A tan sólo unos kilómetros de la Bereko Secondary
School, la escuela donde se desarrolla la iniciativa, se encuentran, en efecto,
los sitios de arte rupestre de Kondoa, declarados Patrimonio de la Humanidad
por la UNESCO en 2006. Como asidos a los riscos de la historia, inmemorialmente
grabados en los salientes rocosos que bordean el Gran Valle del Rift, allí se
pueden encontrar dibujos de personas, animales, figuras geométricas… Todos ellos
dan cuenta de la evolución de las distintas sociedades que, a lo largo de unos
tres milenios, allí se asentaron e intentaron comprender el mundo. Porque los
yacimientos de Kondoa no se circunscriben a una época específica, sino que, a
lo largo de sus 2.336 km² de extensión, encontramos manifestaciones artísticas
que abarcan miles de años, permitiéndonos recobrar el testimonio gráfico de
unas comunidades que evolucionaron desde las primitivas sociedades de
cazadores-recolectores a las más modernas agrícolas-pastorales. La UNESCO no
fue ajena a esta realidad al escoger los criterios en virtud de los cuales otorgaban
al lugar su más alta distinción: «(iii) aportar un testimonio único, o al menos
excepcional, sobre una tradición cultural o una civilización viva o
desaparecida» y «(vi) estar directa o materialmente asociado con
acontecimientos o tradiciones vivas, con ideas, creencias u obras artísticas y
literarias que tengan un significado universal excepcional».

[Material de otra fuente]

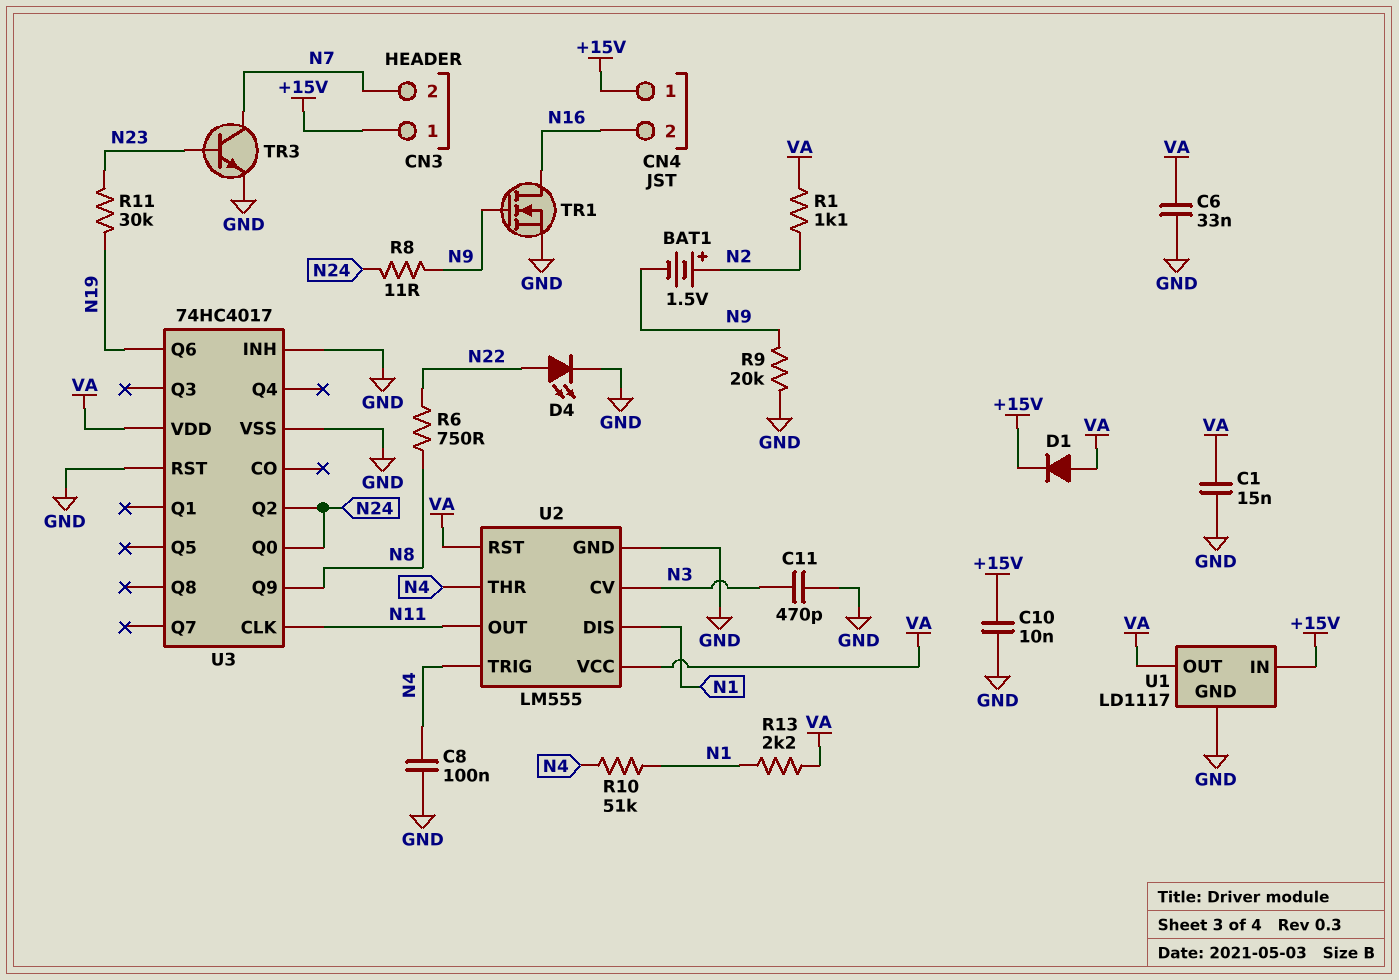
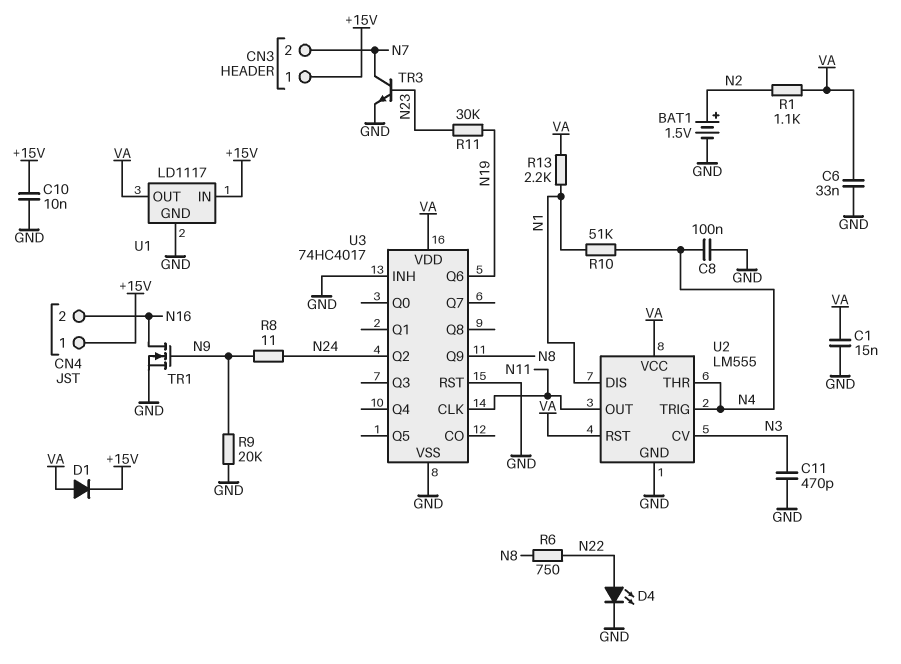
BAT1: 1.5V (plus N2, minus N9) -> 1.5V (plus N2, minus GND)
U3 pin Q0: N24 -> none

El conjunto de cavernas se organiza en unos 150
refugios que fueron habitados casi ininterrumpidamente hasta hace unos siglos y
que reflejan no sólo el devenir social y económico de los pueblos que vivieron
en ésta la región de los masái, sino también el modo en el que veían e
interpretaban la realidad, su cosmovisión del mundo o sus prácticas rituales. Lo
que quizá quede al albur de la imaginación, o incluso del sentimiento, es el
motivo que llevó, centuria tras centuria, a aquellos hombres y mujeres a
plasmar en esas rocas especiales, casi místicas, el devenir de su tiempo.